While I'm doing more testing and "Explain", I conclude that (in MySQL), even you set composite keys as primary key. You still have to explicitly set index for all keys. Then you will enjoy indexing.
In the second example you show, the xid
, yid
columns are indexed but nothing prevents your application from entering the same pair of xid
, yid
on multiple rows of the ABC
table:
INSERT INTO ABC (xid, yid) VALUES (123, 456), (123, 456); -- NO ERROR
You can get unintentional duplicates this way, and it can cause strange effects when you do joins and counts. Also if you need to update a row to change the association between a given xid
and its yid
, you could update one row and not the other(s).
You should at least declare the key over (xid, yid)
as a UNIQUE KEY
to prevent duplicates.
The first example you show uses a compound primary key (some people say composite primary key). SQL supports multi-column indexes, and multi-column constraints. There's no downside to doing this, except that if you want to run a query to pick one row out, you need to use two columns instead of one in the condition that identifies the row.
DELETE FROM ABC WHERE xid = 123 AND yid = 456;
Likewise if another table contains a foreign key to reference the ABC
table, it would have to have both columns.
Enough programmers find using two columns to be so burdensome and confusing that they'd rather add a single-column surrogate key.
Insisting on a superfluous surrogate key when none is needed is something I consider to be an SQL Antipattern.
Re your updated question above: Are you aware that a compound index only helps when your search includes the left-most columns in the index?
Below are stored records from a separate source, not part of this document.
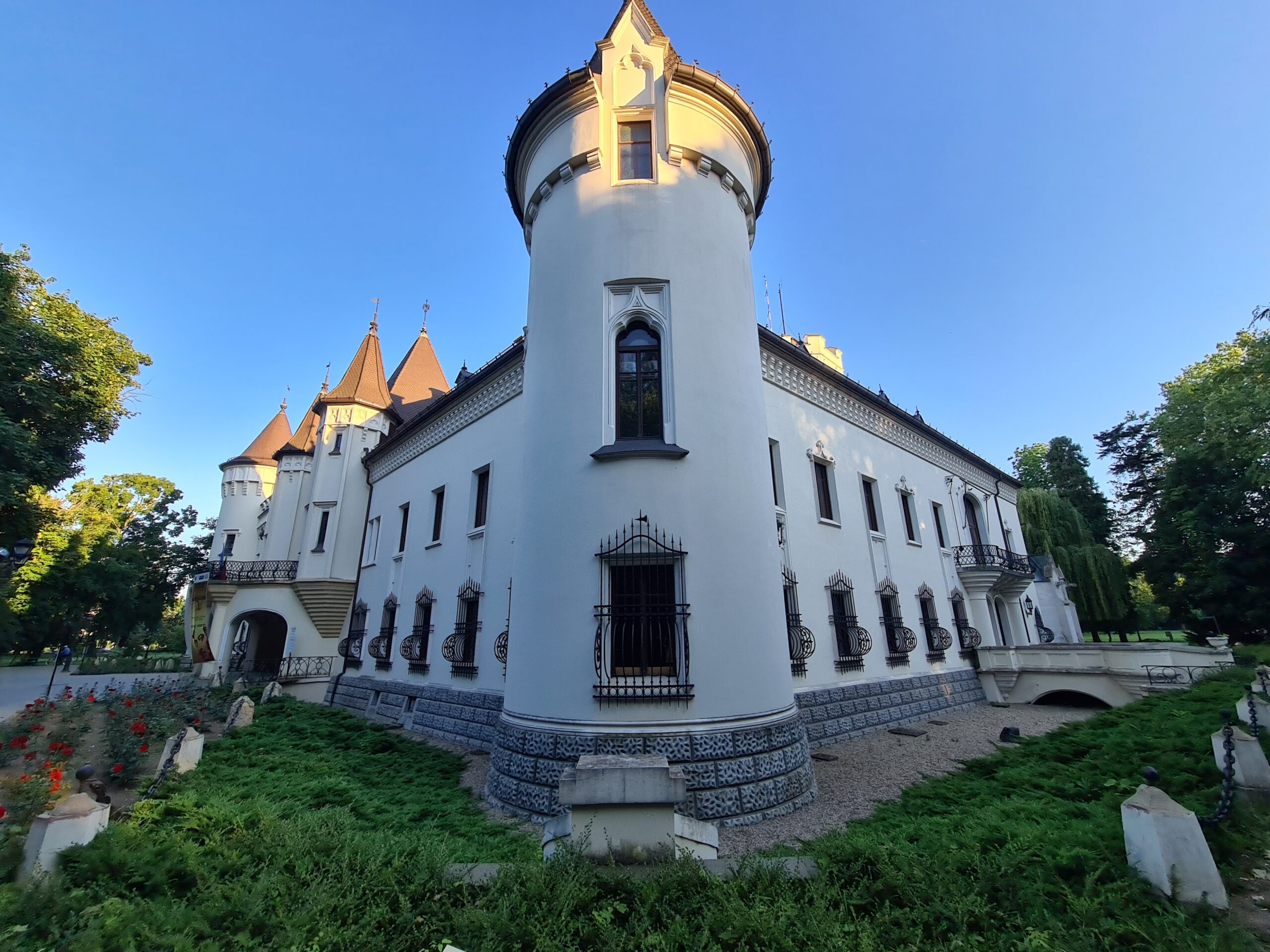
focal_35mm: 13
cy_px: 476
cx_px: 635
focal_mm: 2.22
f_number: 2.2
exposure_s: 1/332
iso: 64
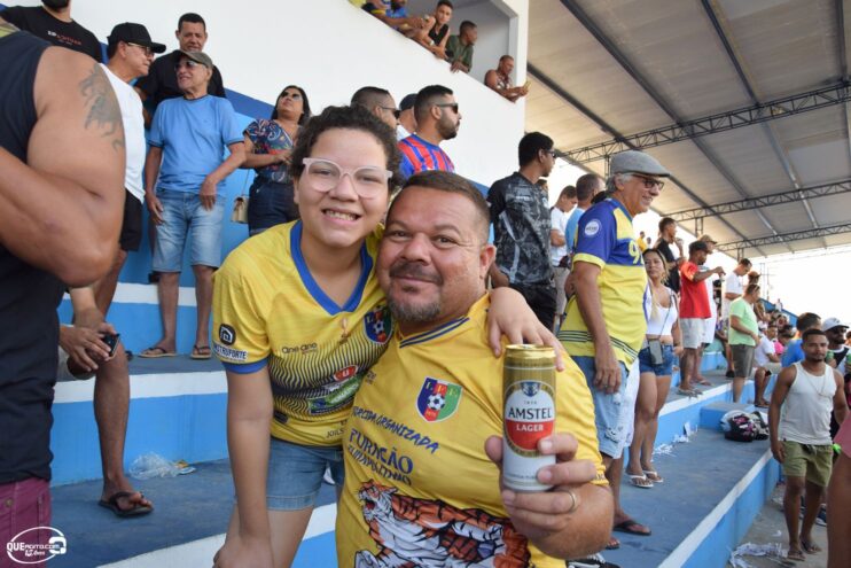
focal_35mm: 27
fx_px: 638
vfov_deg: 47.9
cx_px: 426
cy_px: 284
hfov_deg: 67.4
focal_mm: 18
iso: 400
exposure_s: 1/160
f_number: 7.1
This is true of any composite index in any brand of RDBMS. Example:
CREATE TABLE myC (
somethingid INT,
userid INT,
PRIMARY KEY (somethingid, userid)
);
SELECT * FROM myC WHERE userid = 12345;
This query cannot use the primary key index.
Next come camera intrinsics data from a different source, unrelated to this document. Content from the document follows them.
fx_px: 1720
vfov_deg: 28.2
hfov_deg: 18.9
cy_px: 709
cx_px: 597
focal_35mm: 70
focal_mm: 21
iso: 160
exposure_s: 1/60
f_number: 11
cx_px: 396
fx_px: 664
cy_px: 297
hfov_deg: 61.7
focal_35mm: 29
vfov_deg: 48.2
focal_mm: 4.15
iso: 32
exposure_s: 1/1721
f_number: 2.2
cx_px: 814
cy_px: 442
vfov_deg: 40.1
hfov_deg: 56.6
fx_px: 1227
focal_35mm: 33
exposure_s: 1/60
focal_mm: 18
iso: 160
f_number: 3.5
The classic example to explain compound index usage is the telephone book analogy: If I ask you to search for everyone whose last name is "Thomas" you can use the fact that the phone book is ordered by last name to help make your search quick. But if I ask you to search for everyone whose first name is "Thomas," you have to search every page. The phone book is like a compound index on (last_name
, first_name
). So if your search doesn't include last_name
, you must resort to a brute-force search.
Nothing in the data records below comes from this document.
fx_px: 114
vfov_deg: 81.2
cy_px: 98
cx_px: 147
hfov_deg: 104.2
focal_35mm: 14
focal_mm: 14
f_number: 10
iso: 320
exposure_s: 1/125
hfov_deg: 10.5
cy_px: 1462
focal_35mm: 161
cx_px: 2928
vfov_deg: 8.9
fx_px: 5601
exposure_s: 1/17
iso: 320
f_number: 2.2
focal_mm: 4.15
You can also create an extra index just for the other column, so you can do a search using that as the criterion. You don't need an extra single-column index for the first column. The compound index is adequate.
CREATE TABLE myC (
somethingid INT,
userid INT,
PRIMARY KEY (somethingid, userid),
KEY (userid)
);
Usually if that column is declared as a foreign key, the RDBMS should create an index automatically. However, in some versions of some RDBMS products, you have to create an index on a foreign key column yourself, as a separate action.
Adding the id
column is only worth doing if you are exposing the contents to the user. Either way, it's a typical many-to-many join table.
To change the primary key to a single column means adding a unique key constraint onto the two foreign key columns - there's no need because you get the uniqueness from defining the columns as the primary key, even if it is a composite key. A composite key is a combination of 2+ columns.
If you aren't selecting by that id
column, there's no need for it.
What you're describing is a composite primary key, which is acceptable and a sensible pattern. A lot of applications use an artificial primary key (usually an int or guid) when there is a perfectly acceptable candidate key already. This adds work for the database, but in some cases makes the application easier to write.
There is no real reason to add an extra primary key when there is already a candidate. I'd lean towards not doing so.
You also gain performance in some cases by not adding an unnecessary auto-generated primary key column, and it reduces the space usage of your database (albeit only slightly)
There's one other cool thing about primary keys which is that the data is actually ordered by the primary key on the disk. So there is a slight difference between even a unique index and a primary key when it comes to performance. It's probably not going to be much of a performance difference though, just how much time it takes to actually get the data off of the disk.